Montréal et la CSDM espèrent toujours que le projet d’école verra le jour

Le promoteur Devimco prévoit de construire des tours d’habitation de 20 à 32 étages sur le site de l’ancien Hôpital de Montréal pour enfants.
Photo: Jacques Nadeau Le Devoir Le promoteur Devimco prévoit de construire des tours d’habitation de 20 à 32 étages sur le site de l’ancien Hôpital de Montréal pour enfants.

Sans recours devant l’abandon du projet de construction d’une école primaire sur le site de l’ancien Hôpital de Montréal pour enfants, la CSDM réclame davantage d’obligations pour les promoteurs dans le futur.

« Le promoteur n’avait pas d’obligation [de construire une école au sein de son complexe immobilier], soupire la présidente Catherine Harel Bourdon. C’est consternant, c’est la preuve que quelque chose ne fonctionne pas. »

Elle déplore que la Ville ait attribué les permis pour la construction de quatre tours d’habitation, dans un secteur où il n’y a pas d’école primaire, sans obliger le promoteur à en construire une. Et ce, malgré les recommandations de l’Office de consultation publique de Montréal.

« L’administration de l’époque ne s’est pas donné de leviers, dénonce-t-elle. À plus long terme, ça va prendre plus que des engagements verbaux. »

À la Ville de Montréal, le conseiller du district Saint-Jacques, Robert Beaudry, confirme que « les choses ne se sont pas faites dans la plus grande cohérence ».

Selon lui, si le projet d’école ne se réalise pas — ce dont il doute encore —, c’est toute l’acceptation sociale du projet qui est remise en cause. « C’était indiqué dès le départ qu’il y aurait une école, des logements sociaux et un centre communautaire [au sein du complexe immobilier]. Il en va de l’acceptabilité sociale du projet en tant que tel. »

Est-ce que la nouvelle administration aurait des recours pour obliger le promoteur à construire une école ? « On n’en est pas rendu là, répond-il. Mais si on se retrouve là, on regardera ce qu’on peut faire. »

Échéanciers

Mercredi, le président de Devimco, Serge Goulet, affirmait au Devoir qu’il avait été très patient, car il était conscient qu’il s’agissait d’un nouveau modèle que la commission scolaire et le ministère de l’Éducation devaient « créer de A à Z ».

En effet, les commissions scolaires sont généralement propriétaires de leurs écoles, alors que le modèle proposé ici relève d’une location à long terme.

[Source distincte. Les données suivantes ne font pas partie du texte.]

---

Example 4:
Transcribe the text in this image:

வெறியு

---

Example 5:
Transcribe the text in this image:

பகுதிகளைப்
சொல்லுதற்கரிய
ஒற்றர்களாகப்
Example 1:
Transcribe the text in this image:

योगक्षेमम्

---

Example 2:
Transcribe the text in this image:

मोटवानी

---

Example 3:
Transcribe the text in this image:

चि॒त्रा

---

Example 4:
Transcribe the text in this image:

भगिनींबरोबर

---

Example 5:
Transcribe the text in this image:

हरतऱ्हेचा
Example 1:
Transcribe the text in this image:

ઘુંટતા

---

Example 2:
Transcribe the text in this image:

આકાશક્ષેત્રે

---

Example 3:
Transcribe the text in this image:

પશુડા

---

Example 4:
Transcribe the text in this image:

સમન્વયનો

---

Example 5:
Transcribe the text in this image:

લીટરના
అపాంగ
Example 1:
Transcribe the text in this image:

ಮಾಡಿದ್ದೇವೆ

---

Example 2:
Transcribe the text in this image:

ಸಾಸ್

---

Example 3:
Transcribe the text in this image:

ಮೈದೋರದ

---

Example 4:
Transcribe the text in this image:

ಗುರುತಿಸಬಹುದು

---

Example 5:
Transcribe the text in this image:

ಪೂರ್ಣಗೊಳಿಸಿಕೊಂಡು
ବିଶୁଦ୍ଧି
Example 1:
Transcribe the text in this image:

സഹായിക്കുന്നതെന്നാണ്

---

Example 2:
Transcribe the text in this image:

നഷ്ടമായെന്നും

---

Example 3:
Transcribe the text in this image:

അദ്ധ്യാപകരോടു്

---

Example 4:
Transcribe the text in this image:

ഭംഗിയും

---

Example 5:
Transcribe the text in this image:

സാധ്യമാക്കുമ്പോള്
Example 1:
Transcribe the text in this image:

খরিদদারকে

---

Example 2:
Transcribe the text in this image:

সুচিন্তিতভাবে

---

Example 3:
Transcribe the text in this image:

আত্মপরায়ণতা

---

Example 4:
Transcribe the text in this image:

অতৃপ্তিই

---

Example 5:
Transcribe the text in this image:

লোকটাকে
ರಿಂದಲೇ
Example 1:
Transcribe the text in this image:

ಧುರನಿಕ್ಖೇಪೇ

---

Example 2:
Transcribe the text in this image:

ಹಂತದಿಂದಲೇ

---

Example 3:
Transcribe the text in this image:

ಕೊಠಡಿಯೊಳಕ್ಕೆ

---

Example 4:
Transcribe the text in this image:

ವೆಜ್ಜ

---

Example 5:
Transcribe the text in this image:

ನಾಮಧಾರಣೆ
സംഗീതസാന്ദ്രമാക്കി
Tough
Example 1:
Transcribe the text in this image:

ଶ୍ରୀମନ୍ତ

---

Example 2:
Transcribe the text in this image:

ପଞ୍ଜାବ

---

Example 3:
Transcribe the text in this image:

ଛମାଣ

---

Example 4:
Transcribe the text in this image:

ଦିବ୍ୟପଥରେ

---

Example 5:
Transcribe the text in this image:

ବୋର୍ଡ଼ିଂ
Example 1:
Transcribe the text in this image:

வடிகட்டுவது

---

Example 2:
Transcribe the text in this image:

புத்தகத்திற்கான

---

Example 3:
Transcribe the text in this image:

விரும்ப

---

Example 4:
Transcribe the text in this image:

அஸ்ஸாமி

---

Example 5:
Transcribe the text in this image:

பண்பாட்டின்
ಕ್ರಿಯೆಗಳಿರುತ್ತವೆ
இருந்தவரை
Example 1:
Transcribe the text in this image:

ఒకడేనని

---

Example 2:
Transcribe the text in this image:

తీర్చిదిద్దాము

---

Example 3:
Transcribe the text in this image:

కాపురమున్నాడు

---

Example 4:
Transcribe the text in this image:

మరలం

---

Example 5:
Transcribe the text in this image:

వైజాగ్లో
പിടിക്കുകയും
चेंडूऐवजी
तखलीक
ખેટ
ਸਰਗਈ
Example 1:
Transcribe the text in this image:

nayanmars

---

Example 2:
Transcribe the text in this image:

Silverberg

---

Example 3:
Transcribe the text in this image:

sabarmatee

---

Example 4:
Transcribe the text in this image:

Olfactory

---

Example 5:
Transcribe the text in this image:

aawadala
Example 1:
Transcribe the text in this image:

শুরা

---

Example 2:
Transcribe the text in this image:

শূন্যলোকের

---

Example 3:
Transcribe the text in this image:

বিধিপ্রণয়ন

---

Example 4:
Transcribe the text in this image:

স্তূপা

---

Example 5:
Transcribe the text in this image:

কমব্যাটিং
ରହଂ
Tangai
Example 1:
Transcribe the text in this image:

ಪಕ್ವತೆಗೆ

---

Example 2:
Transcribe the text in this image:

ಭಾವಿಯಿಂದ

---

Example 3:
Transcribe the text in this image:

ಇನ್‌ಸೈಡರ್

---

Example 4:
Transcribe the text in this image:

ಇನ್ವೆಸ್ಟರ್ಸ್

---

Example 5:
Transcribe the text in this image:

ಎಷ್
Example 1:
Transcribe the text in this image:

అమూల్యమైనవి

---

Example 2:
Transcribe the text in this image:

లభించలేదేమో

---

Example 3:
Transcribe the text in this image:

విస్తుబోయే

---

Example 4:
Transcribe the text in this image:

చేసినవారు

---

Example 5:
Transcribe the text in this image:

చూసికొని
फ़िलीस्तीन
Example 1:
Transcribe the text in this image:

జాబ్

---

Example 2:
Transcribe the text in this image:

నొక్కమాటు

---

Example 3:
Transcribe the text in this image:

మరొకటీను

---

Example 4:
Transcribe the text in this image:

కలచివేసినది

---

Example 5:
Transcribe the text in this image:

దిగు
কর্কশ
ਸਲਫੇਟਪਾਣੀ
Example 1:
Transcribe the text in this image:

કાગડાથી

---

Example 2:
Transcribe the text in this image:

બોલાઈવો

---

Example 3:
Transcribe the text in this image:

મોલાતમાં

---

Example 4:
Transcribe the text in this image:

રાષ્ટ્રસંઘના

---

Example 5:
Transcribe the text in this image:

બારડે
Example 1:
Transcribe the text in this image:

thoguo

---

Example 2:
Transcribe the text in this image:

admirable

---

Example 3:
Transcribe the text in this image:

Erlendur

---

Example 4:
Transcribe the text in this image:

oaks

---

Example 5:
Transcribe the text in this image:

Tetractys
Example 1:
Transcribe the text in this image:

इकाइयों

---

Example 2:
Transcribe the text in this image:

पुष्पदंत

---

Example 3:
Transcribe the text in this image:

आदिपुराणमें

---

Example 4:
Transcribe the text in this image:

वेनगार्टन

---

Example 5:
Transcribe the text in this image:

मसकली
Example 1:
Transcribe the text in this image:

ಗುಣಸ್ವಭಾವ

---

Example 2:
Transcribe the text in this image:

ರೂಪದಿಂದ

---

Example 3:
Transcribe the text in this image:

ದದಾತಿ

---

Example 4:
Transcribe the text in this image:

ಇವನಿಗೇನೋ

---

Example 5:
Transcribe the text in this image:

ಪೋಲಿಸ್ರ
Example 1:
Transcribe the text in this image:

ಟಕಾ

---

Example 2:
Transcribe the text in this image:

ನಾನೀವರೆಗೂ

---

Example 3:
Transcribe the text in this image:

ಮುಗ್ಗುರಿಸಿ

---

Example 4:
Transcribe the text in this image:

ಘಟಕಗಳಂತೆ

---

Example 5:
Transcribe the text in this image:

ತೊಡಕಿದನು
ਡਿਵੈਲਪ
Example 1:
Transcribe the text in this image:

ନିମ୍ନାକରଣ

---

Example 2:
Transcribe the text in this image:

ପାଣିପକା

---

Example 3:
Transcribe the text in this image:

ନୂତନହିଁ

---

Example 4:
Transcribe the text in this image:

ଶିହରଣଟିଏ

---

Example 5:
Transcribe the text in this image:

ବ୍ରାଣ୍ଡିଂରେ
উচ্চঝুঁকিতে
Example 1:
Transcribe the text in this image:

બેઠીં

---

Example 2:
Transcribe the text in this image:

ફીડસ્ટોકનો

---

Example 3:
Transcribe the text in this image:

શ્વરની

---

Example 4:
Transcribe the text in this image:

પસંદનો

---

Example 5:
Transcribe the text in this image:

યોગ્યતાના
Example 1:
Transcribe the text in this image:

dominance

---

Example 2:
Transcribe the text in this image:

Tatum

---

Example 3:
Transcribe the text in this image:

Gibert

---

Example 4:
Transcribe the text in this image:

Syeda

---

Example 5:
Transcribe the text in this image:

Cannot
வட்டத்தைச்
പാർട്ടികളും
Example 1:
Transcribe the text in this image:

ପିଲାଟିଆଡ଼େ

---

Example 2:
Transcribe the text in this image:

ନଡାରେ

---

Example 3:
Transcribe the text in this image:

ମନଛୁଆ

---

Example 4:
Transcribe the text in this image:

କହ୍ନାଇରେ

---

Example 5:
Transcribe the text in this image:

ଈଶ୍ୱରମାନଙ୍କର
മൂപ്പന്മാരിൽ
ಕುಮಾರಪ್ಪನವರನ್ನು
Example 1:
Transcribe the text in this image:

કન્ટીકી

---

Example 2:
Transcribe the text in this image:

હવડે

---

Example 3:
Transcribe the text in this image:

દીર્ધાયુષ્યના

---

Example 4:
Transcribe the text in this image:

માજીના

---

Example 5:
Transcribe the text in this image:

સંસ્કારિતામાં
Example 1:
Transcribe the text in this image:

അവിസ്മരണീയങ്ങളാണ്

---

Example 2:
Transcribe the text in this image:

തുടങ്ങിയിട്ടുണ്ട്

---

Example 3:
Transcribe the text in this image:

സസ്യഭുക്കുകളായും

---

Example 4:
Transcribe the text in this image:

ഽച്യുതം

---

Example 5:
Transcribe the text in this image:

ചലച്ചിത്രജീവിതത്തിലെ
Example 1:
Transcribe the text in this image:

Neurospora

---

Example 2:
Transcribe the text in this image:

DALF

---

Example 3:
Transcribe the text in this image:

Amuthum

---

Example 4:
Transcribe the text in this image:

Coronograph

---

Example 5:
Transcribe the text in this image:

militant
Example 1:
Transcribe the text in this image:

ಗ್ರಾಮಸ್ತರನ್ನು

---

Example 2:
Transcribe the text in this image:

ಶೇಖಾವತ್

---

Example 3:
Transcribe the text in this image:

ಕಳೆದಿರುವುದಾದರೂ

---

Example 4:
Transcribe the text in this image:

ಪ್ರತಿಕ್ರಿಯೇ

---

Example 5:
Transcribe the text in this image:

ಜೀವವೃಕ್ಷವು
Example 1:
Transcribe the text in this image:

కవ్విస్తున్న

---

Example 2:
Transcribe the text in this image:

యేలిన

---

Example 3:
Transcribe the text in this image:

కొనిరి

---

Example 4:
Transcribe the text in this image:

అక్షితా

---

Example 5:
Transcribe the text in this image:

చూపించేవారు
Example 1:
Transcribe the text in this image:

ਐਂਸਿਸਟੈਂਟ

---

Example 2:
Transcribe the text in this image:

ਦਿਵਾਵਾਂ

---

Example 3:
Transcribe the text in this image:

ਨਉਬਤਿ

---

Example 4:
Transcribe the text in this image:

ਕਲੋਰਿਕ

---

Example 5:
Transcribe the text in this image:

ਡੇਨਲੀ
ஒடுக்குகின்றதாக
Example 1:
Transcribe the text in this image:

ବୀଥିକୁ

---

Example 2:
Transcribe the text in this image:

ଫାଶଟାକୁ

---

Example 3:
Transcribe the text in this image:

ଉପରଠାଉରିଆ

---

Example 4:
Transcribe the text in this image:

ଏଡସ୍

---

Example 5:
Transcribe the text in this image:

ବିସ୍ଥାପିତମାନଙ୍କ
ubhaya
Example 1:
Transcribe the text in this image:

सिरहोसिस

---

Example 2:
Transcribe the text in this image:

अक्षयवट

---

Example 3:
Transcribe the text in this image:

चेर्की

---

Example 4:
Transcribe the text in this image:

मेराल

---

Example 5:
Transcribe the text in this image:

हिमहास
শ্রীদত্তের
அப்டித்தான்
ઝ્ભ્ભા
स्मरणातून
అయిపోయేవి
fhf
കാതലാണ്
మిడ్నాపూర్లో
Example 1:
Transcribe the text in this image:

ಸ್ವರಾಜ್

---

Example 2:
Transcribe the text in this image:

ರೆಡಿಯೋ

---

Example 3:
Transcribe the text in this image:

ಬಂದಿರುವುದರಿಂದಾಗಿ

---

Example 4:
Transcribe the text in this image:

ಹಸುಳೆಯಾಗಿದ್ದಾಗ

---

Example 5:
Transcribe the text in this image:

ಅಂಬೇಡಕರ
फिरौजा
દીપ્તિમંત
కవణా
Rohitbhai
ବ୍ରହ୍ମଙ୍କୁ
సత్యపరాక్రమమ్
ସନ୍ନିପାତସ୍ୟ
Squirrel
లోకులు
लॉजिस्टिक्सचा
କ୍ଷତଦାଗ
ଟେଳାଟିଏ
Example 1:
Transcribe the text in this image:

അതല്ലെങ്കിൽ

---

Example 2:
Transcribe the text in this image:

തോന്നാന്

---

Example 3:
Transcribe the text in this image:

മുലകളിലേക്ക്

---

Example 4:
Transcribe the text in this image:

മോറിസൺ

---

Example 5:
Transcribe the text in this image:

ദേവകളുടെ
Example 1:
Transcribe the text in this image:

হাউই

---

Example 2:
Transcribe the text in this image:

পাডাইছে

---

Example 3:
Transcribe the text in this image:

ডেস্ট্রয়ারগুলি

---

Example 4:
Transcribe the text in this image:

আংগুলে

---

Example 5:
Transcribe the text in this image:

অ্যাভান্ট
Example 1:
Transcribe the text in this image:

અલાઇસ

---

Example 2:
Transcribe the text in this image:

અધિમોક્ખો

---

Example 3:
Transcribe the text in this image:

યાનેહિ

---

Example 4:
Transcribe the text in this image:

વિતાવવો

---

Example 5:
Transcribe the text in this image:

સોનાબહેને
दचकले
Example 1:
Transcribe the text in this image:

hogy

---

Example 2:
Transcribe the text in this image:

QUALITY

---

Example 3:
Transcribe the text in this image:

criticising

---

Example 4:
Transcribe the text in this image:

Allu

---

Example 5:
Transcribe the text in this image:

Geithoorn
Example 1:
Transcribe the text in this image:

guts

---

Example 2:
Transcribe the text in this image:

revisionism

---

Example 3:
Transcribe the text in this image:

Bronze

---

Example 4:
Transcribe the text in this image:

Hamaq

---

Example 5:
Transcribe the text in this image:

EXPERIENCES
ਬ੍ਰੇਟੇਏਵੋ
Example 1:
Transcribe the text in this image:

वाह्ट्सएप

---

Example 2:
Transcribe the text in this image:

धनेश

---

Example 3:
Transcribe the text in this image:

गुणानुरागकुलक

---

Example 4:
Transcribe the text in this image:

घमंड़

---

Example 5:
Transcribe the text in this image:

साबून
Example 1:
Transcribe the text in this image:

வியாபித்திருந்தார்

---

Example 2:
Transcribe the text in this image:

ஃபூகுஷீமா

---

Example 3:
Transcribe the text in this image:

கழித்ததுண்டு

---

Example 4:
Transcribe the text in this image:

« Je comprends que c’est long, c’est une toute nouvelle approche, il y a des principes, des fondements de base qui doivent être revus. Mais la réalité, c’est qu’un projet immobilier, pour qu’il soit fonctionnel, rentable et opérationnel, ça marche dans un échéancier, et on n’a pas été capable, malgré tous nos efforts, d’attendre aussi longtemps qu’il l’aurait fallu pour que le modèle soit mis en place. »

Selon lui, il ne faut pas essayer de trouver des « coupables » pour expliquer l’abandon du projet. « Ce n’est pas une bonne conclusion que de tenter de trouver de qui c’est la faute. »

Il affirmait par ailleurs n’avoir « aucune crainte que la Ville vienne lui mettre des bâtons dans les roues » à la suite de l’abandon du projet de construction de l’école.

« On est dans notre plein droit, le zonage, on l’a obtenu en juin […] La Ville a vu les efforts qu’on a faits, la Ville a vu notre volonté que ça fonctionne. »

Manifestation

À Québec, le ministre de l’Éducation a répondu qu’il était « nécessaire de doter le centre-ville de Montréal d’écoles primaires ». Il affirme « travailler sur des projets en ce sens », mais précise que « les solutions devront respecter un cadre financier viable à long terme ».

De son côté, la table Interaction du quartier Peter-McGill, qui regroupe les résidants et organismes communautaires et institutionnels, estime que « dès le départ, le gouvernement n’a pas pris ses responsabilités lorsqu’il a vendu ce terrain public sans condition à un promoteur privé ».

Une manifestation est organisée par le regroupement samedi sur le site de l’ancien hôpital. La présidente de la CSDM y sera, espérant que la « pression sociale » jouera en faveur des enfants du quartier.